== To be done ==
Return the listing below exactly, with the pictures dropped.

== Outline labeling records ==
Begin

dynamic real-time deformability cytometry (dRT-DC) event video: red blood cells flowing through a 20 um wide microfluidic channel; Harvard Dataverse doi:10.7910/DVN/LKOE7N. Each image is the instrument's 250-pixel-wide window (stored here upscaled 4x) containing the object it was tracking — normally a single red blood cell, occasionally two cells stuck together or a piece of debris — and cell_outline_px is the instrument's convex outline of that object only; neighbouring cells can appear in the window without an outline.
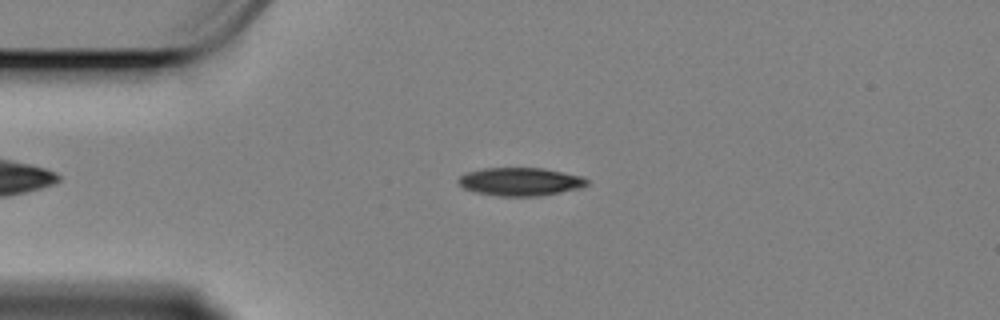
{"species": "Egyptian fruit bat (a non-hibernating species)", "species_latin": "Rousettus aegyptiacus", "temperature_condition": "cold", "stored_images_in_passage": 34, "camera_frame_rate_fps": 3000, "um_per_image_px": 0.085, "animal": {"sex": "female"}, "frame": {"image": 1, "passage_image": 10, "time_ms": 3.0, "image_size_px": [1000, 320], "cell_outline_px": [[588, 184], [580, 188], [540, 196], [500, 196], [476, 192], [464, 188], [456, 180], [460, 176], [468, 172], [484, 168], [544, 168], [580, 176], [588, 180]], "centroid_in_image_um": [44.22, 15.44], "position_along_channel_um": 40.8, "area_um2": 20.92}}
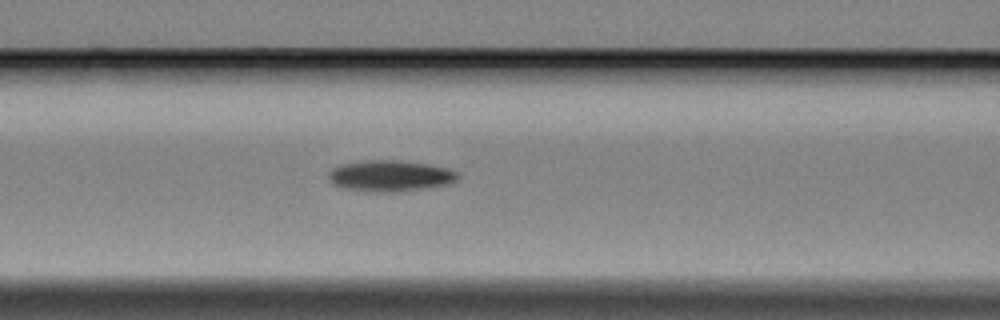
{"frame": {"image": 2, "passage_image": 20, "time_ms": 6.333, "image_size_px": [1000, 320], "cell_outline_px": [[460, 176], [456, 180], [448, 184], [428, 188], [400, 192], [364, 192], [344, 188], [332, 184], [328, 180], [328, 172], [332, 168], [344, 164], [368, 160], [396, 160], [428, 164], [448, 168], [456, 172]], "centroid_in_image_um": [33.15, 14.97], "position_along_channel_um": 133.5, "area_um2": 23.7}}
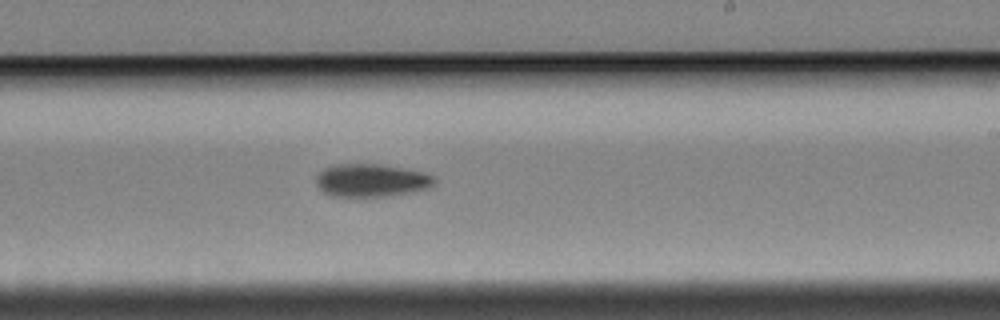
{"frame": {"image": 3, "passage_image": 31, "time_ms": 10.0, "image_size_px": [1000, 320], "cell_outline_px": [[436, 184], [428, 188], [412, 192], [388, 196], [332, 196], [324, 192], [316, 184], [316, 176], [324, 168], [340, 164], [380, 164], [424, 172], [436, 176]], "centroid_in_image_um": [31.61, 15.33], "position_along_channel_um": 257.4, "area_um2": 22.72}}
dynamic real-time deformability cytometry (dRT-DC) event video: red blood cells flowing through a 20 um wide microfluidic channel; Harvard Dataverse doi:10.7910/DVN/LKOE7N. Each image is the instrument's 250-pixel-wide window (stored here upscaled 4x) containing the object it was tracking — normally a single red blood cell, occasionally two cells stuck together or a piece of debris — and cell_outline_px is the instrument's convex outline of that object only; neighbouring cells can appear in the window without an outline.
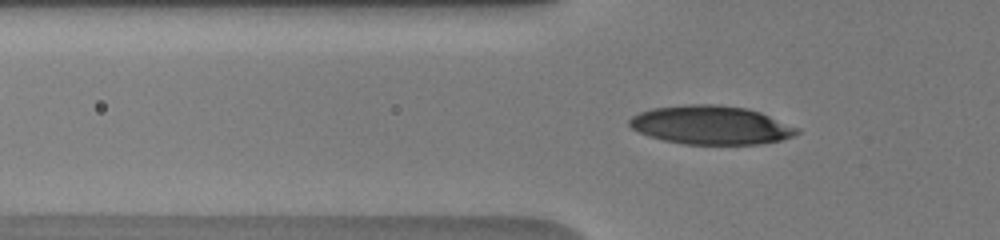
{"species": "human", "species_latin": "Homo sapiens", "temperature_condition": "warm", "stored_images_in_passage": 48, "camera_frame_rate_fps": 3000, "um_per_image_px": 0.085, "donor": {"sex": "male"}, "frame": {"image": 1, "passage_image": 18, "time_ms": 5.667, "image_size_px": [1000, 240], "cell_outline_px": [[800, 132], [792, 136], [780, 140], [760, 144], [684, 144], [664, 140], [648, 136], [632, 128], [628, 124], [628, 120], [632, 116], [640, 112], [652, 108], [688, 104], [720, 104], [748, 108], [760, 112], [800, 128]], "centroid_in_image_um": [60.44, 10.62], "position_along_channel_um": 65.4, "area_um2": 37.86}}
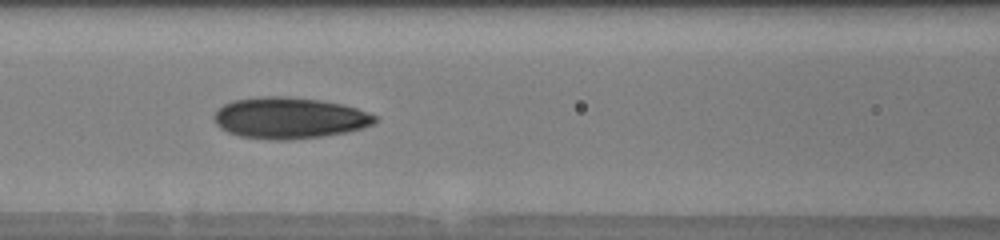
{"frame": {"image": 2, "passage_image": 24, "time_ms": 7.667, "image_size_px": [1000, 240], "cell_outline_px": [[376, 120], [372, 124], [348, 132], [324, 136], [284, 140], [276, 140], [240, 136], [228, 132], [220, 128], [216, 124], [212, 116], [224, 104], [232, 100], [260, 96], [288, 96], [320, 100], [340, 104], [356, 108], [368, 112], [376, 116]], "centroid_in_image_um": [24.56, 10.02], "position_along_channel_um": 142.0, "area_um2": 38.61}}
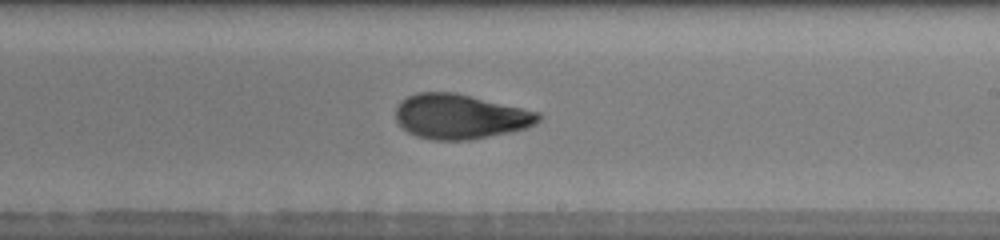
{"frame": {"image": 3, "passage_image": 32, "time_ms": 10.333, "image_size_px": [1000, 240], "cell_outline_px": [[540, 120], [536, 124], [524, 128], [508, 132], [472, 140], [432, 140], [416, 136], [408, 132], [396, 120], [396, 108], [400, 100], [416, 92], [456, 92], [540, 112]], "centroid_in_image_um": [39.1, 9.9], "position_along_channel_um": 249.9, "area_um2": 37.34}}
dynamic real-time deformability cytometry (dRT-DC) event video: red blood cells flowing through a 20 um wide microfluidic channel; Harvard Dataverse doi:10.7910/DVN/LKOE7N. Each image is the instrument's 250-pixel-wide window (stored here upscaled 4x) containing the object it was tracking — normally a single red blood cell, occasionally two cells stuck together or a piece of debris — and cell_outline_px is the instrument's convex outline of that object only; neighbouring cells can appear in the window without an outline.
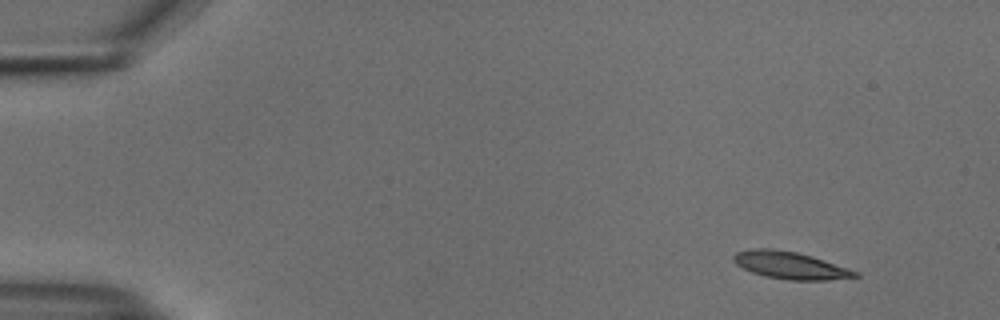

End

== Task solution ==
dynamic real-time deformability cytometry (dRT-DC) event video: red blood cells flowing through a 20 um wide microfluidic channel; Harvard Dataverse doi:10.7910/DVN/LKOE7N. Each image is the instrument's 250-pixel-wide window (stored here upscaled 4x) containing the object it was tracking — normally a single red blood cell, occasionally two cells stuck together or a piece of debris — and cell_outline_px is the instrument's convex outline of that object only; neighbouring cells can appear in the window without an outline.
{"species": "Egyptian fruit bat (a non-hibernating species)", "species_latin": "Rousettus aegyptiacus", "temperature_condition": "cold", "stored_images_in_passage": 34, "camera_frame_rate_fps": 3000, "um_per_image_px": 0.085, "animal": {"sex": "female"}, "frame": {"image": 1, "passage_image": 10, "time_ms": 3.0, "image_size_px": [1000, 320], "cell_outline_px": [[588, 184], [580, 188], [540, 196], [500, 196], [476, 192], [464, 188], [456, 180], [460, 176], [468, 172], [484, 168], [544, 168], [580, 176], [588, 180]], "centroid_in_image_um": [44.22, 15.44], "position_along_channel_um": 40.8, "area_um2": 20.92}}
{"frame": {"image": 2, "passage_image": 20, "time_ms": 6.333, "image_size_px": [1000, 320], "cell_outline_px": [[460, 176], [456, 180], [448, 184], [428, 188], [400, 192], [364, 192], [344, 188], [332, 184], [328, 180], [328, 172], [332, 168], [344, 164], [368, 160], [396, 160], [428, 164], [448, 168], [456, 172]], "centroid_in_image_um": [33.15, 14.97], "position_along_channel_um": 133.5, "area_um2": 23.7}}
{"frame": {"image": 3, "passage_image": 31, "time_ms": 10.0, "image_size_px": [1000, 320], "cell_outline_px": [[436, 184], [428, 188], [412, 192], [388, 196], [332, 196], [324, 192], [316, 184], [316, 176], [324, 168], [340, 164], [380, 164], [424, 172], [436, 176]], "centroid_in_image_um": [31.61, 15.33], "position_along_channel_um": 257.4, "area_um2": 22.72}}
dynamic real-time deformability cytometry (dRT-DC) event video: red blood cells flowing through a 20 um wide microfluidic channel; Harvard Dataverse doi:10.7910/DVN/LKOE7N. Each image is the instrument's 250-pixel-wide window (stored here upscaled 4x) containing the object it was tracking — normally a single red blood cell, occasionally two cells stuck together or a piece of debris — and cell_outline_px is the instrument's convex outline of that object only; neighbouring cells can appear in the window without an outline.
{"species": "human", "species_latin": "Homo sapiens", "temperature_condition": "warm", "stored_images_in_passage": 48, "camera_frame_rate_fps": 3000, "um_per_image_px": 0.085, "donor": {"sex": "male"}, "frame": {"image": 1, "passage_image": 18, "time_ms": 5.667, "image_size_px": [1000, 240], "cell_outline_px": [[800, 132], [792, 136], [780, 140], [760, 144], [684, 144], [664, 140], [648, 136], [632, 128], [628, 124], [628, 120], [632, 116], [640, 112], [652, 108], [688, 104], [720, 104], [748, 108], [760, 112], [800, 128]], "centroid_in_image_um": [60.44, 10.62], "position_along_channel_um": 65.4, "area_um2": 37.86}}
{"frame": {"image": 2, "passage_image": 24, "time_ms": 7.667, "image_size_px": [1000, 240], "cell_outline_px": [[376, 120], [372, 124], [348, 132], [324, 136], [284, 140], [276, 140], [240, 136], [228, 132], [220, 128], [216, 124], [212, 116], [224, 104], [232, 100], [260, 96], [288, 96], [320, 100], [340, 104], [356, 108], [368, 112], [376, 116]], "centroid_in_image_um": [24.56, 10.02], "position_along_channel_um": 142.0, "area_um2": 38.61}}
{"frame": {"image": 3, "passage_image": 32, "time_ms": 10.333, "image_size_px": [1000, 240], "cell_outline_px": [[540, 120], [536, 124], [524, 128], [508, 132], [472, 140], [432, 140], [416, 136], [408, 132], [396, 120], [396, 108], [400, 100], [416, 92], [456, 92], [540, 112]], "centroid_in_image_um": [39.1, 9.9], "position_along_channel_um": 249.9, "area_um2": 37.34}}
dynamic real-time deformability cytometry (dRT-DC) event video: red blood cells flowing through a 20 um wide microfluidic channel; Harvard Dataverse doi:10.7910/DVN/LKOE7N. Each image is the instrument's 250-pixel-wide window (stored here upscaled 4x) containing the object it was tracking — normally a single red blood cell, occasionally two cells stuck together or a piece of debris — and cell_outline_px is the instrument's convex outline of that object only; neighbouring cells can appear in the window without an outline.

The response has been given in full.